Some basics from the report:
- During fiscal 2022-23, the 29 participating nonprofit arts and culture organizations generated $50.1 million in total economic activity — $15.9 million of their own spending and $34.2 million spending by their audiences.
- That money supported 610 jobs, generated $23.9 million in household income for local residents, and delivered $8.6 million in tax revenues to local, state, and federal governments.
- A total of 1,817 volunteers donated a total of 62,263 hours to the 29 participating organizations, donations of time with an estimated aggregate value of $2 million.
- The organizations reported that they received in-kind contributions with an aggregate estimated value of $253,300;
- The organizations reported the attendance to their in-person events totaled 677,050 — 67.2 percent living in Lincoln County and 32.8 percent nonresidents.
- Event-related spending totaled $34.2 million, excluding both the cost of admission and any food or drink purchased on site.
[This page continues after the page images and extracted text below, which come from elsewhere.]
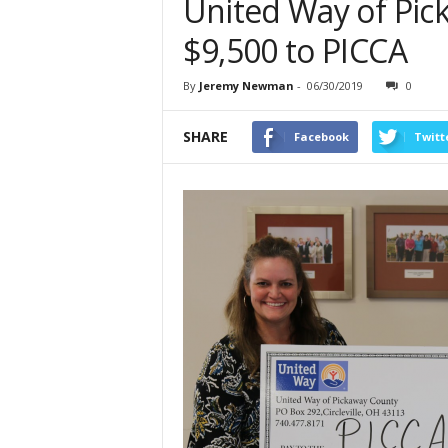
United Way of Pic
$9,500 to PICCA
By
Jeremy Newman
-
06/30/2019
0
SHARE
Facebook
Twitt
That came out to $50.47 per person. Nonlocal attendees spent an average of $115 – mostly lodging, meals and transportation — versus $19 for local residents.
“When taken all together, these cultural tourism findings demonstrate the economic impact of the nonprofit arts and culture industry in its truest sense,” the report concluded. “If a community fails to provide a variety of opportunities to experience the arts and culture, it risks not attracting cultural tourists and their valuable dollars as well as losing the discretionary spending of its own residents who will travel elsewhere in search of the diverse artistic expressions and authentic cultural experiences they seek.”
Numbers to advocate
Cohen made it clear why his organization conducts the local and national surveys – to help local arts and culture organizations convince local and national policymakers that they need and deserve their financial support.
“It’s a really major U.S. industry and that’s the case in Oregon too,” Cohen said. “It’s so easy to take the arts for granted – until it’s not there. We need to be relentless; we have to advocate to tell our story.”
Almost every arts organization in the county, in Oregon and across the country closed for all or most of the pandemic. Many folded during that time and most are still struggling to recover. While many organizations or venues received federal or state pandemic relief funds, a new Oregon Arts Caucus made up of state lawmakers was largely unsuccessful in funneling state money toward those groups during the 2023 Legislature.
Holland said the Newport Performing Arts Center is still feeling the after-effects of the pandemic, but that more groups – and audiences – are returning to the facility, which is embarking on long-awaited $2 million backstage remodeling this month.
In 2022 there were 117 events at the Newport center, he said, drawing 12,324 people to programs. There have been 153 events staged or scheduled this year by its nine resident organizations, with audiences of 22,415.
“I’m encouraged to see the trend,” Holland said, “but we’re not saying ‘OK, we’re done.”